Fabry disease is a lysosomal storage disorder caused by mutations in the GLA gene, leading to reduced activity of the enzyme a-galactosidase A (GalA).  In Fabry disease patients, GalA deficiency results in the accumulation of globotriaosylceramide (GL3), leading to a wide range of symptoms from pain, gastrointestinal issues, eye and skin problems to kidney failure, heart disease, and stroke. Fabry disease is an x-linked disorder and it more commonly seen in males although females can also develop Fabry disease that is usually milder.  It is estimated that 1 in 50,000 males are affected by Fabry disease.

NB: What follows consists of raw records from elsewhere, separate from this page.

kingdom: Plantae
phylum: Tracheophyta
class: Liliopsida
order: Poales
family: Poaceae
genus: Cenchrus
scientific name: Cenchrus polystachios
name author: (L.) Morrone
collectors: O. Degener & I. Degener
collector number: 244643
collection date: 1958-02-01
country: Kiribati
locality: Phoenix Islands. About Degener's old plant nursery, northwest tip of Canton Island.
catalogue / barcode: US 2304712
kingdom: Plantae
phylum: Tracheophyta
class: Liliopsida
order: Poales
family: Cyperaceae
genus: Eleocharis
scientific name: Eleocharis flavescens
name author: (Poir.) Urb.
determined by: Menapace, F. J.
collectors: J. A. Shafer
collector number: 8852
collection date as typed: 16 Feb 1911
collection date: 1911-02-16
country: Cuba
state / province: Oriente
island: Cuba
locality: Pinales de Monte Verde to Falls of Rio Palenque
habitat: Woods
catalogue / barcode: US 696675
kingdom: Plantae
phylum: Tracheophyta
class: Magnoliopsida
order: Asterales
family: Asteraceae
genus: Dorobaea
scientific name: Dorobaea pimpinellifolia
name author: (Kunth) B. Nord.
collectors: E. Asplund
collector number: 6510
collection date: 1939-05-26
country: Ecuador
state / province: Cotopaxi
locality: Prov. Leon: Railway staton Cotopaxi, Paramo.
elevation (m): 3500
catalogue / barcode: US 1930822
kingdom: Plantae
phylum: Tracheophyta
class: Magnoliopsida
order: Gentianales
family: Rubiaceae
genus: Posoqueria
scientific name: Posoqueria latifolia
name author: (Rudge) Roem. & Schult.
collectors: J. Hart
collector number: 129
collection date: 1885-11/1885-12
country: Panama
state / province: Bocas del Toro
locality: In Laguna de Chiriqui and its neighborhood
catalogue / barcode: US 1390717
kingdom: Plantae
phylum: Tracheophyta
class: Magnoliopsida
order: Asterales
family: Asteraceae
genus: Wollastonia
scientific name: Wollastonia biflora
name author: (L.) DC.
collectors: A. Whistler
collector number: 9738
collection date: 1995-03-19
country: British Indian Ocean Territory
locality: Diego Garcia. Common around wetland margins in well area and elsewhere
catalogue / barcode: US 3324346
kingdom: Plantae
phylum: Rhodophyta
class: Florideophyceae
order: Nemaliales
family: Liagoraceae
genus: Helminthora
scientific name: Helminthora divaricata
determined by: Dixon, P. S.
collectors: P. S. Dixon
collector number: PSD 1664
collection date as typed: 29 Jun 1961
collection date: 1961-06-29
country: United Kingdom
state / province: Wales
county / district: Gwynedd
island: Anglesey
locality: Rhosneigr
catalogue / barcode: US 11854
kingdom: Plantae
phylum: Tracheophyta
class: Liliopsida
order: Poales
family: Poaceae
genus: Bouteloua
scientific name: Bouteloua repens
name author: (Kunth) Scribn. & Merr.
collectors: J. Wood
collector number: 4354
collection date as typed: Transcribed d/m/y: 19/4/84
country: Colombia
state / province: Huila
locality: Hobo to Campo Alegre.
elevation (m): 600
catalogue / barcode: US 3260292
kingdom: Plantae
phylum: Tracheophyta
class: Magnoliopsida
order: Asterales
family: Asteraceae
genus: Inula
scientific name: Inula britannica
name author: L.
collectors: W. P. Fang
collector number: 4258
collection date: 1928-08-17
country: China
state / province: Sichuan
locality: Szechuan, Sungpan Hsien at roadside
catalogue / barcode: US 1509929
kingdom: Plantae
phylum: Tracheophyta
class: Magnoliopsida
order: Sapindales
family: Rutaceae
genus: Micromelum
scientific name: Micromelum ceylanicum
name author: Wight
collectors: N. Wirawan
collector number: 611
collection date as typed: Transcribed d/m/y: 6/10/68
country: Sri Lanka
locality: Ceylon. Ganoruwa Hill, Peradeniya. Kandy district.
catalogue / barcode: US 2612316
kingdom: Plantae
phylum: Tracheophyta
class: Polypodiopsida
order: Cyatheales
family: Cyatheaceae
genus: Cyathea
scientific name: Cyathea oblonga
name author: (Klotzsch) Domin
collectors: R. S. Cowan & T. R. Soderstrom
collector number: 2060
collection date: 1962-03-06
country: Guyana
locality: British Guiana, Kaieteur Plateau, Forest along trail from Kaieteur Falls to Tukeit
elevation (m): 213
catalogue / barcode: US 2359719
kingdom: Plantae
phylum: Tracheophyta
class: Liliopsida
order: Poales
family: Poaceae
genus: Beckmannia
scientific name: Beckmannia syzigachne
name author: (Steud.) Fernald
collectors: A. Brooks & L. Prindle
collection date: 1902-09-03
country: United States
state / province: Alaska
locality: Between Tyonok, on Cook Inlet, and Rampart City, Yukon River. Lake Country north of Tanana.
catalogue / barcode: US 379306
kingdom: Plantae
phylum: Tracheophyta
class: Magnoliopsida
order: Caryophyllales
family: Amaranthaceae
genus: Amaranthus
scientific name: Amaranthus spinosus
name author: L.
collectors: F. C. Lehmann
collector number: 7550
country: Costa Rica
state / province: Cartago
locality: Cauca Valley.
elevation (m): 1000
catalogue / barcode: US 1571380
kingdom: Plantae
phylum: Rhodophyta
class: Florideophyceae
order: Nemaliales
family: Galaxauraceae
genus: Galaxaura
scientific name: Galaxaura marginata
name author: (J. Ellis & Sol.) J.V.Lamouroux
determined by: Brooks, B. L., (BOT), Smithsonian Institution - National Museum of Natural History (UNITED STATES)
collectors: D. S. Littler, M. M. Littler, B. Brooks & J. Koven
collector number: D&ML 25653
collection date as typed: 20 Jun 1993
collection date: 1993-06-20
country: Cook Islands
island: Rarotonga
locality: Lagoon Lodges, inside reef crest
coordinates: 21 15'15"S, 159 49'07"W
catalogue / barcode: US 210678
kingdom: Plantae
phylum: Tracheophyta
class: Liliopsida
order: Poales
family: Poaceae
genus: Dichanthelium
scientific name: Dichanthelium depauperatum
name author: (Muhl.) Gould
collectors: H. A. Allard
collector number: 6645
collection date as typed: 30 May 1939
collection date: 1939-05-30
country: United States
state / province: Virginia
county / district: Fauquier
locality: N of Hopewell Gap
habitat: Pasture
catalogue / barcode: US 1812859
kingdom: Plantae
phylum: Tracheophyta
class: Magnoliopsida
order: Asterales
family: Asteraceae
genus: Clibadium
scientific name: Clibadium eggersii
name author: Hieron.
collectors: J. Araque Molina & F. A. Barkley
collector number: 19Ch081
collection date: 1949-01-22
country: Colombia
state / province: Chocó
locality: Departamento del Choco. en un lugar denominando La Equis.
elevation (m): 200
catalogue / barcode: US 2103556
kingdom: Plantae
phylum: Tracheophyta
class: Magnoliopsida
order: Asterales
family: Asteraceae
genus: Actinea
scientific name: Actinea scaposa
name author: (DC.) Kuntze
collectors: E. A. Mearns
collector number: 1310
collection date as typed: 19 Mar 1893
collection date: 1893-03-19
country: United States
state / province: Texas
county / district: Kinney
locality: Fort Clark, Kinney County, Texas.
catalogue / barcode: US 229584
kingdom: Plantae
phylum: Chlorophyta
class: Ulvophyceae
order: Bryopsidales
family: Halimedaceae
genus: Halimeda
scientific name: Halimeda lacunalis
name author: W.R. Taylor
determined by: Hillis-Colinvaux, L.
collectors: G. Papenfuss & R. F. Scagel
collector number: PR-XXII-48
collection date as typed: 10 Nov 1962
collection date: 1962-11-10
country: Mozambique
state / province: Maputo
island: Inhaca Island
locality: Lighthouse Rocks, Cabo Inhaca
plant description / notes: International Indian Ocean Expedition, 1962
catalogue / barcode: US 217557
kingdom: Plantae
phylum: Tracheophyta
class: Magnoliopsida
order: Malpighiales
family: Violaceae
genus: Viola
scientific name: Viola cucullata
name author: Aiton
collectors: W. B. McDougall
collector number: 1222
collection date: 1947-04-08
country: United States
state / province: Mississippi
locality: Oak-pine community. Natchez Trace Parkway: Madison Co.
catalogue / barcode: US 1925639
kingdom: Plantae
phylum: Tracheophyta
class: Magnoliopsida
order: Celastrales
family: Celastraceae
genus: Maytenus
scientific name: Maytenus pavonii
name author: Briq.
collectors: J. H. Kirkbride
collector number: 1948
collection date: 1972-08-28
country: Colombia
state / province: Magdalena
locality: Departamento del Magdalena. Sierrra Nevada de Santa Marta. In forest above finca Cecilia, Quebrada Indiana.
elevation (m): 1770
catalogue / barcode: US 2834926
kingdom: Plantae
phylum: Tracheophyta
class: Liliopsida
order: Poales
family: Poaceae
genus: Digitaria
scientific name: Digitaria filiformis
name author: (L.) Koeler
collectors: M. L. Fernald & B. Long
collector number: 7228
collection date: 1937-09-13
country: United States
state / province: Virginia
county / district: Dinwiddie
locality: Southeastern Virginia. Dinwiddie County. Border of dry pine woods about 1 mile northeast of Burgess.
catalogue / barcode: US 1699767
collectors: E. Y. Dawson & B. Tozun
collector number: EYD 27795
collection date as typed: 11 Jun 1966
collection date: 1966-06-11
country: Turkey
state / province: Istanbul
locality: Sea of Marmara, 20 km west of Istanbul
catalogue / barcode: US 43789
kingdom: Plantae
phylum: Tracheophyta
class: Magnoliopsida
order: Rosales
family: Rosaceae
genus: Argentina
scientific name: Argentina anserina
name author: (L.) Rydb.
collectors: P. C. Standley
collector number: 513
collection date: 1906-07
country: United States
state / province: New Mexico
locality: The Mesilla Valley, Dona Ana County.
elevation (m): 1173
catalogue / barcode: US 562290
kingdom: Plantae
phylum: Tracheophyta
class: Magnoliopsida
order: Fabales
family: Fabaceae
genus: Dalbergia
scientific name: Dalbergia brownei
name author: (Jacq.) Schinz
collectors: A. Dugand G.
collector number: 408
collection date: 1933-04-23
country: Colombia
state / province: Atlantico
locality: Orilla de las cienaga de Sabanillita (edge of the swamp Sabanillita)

Enzyme replacement therapy (ERT) is the standard of care for Fabry disease.  While ERT reduces progression of many Fabry symptoms, the benefits are incomplete due to the low penetration of enzyme into some cell types.  Many patients on ERT still develop progressing kidney and heart disease.  There are other shortcomings of ERT, such as high cost, burden of life-long intravenous infusion, and allergic reaction to ERT.  The limitations of ERT highlight the need for safe and effective small molecule therapies that are more efficient at penetrating diverse cell types and tissues.

AceLink is developing a GCS inhibitor AL01211 to treat Fabry disease.